AI · 8 min read · April 24, 2026
Supervised Learning Has Built-In Geometric Blindness
Mathematical proof shows empirical risk minimization must preserve sensitivity to label-correlated but test-irrelevant features—a structural constraint, not a training bug.
Supervised learning mathematically requires encoders to retain sensitivity to training-label correlations that don't generalize, creating an unavoidable geometric constraint.
- — ERM imposes necessary Jacobian sensitivity in directions correlated with labels but irrelevant at test time.
- — This constraint unifies four separate empirical phenomena: non-robust features, texture bias, corruption fragility, robustness-accuracy tradeoff.
- — Trajectory Deviation Index (TDI) directly measures this blind spot; standard metrics like Frobenius norm miss it.
- — PGD adversarial training achieves high Jacobian magnitude but poor clean-input geometry (TDI 1.336 vs PMH 0.904).
- — Blind spot worsens in larger language models (ratio 0.860→0.742 from 66M to 340M parameters).
- — Task-specific ERM fine-tuning amplifies the blind spot by 54%; PMH repairs it 11x with one Gaussian-form training term.

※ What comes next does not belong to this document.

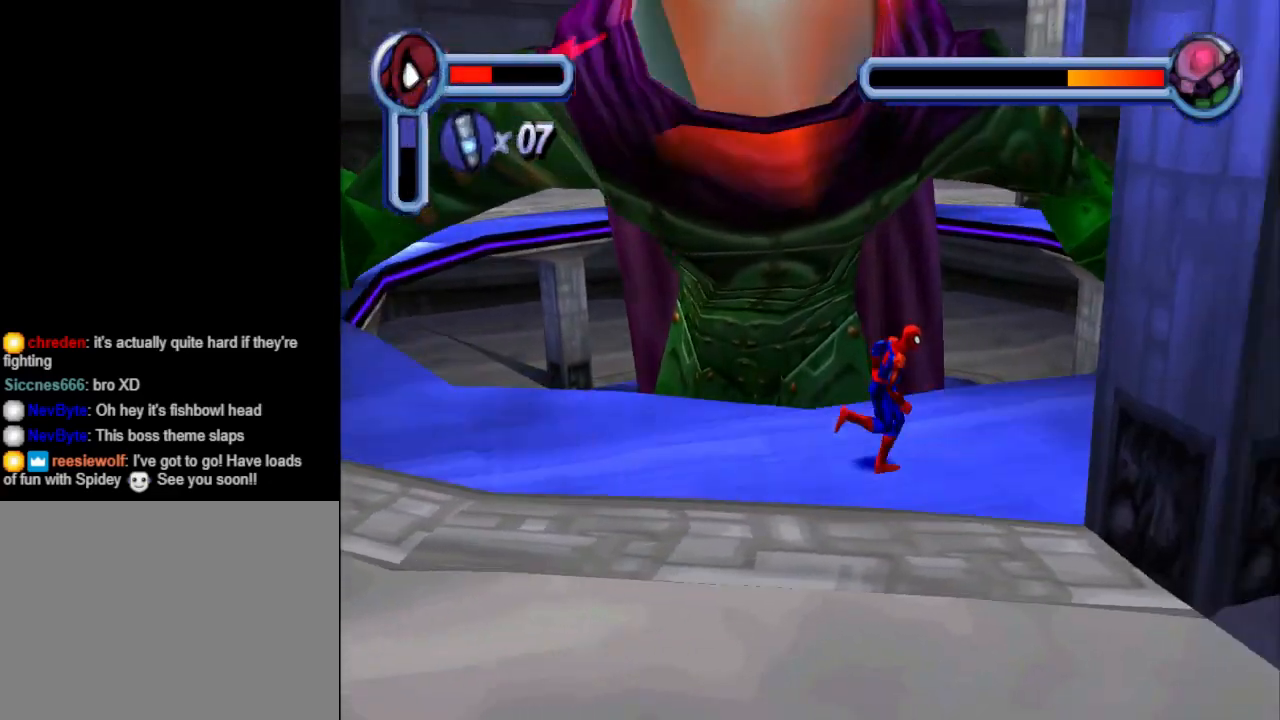
{"buttons": ["DPAD_RIGHT"], "events": [[33, "CROSS", "down"], [233, "CROSS", "up"]]}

- — Defect appears at foundation-model scale across vision, NLP, and multimodal architectures (CLIP, DINO, SAM, ViT-B/16).
- — Proposition 5 proves the repair term is the unique perturbation law that uniformly penalizes encoder Jacobian.
Frequently asked
- It is a mathematical necessity of empirical risk minimization: any encoder trained to minimize supervised loss must retain non-zero sensitivity (Jacobian) in directions that correlate with training labels but are irrelevant at test time. This is not a bug in current methods but a structural property of the supervised objective itself, proven in Theorem 1.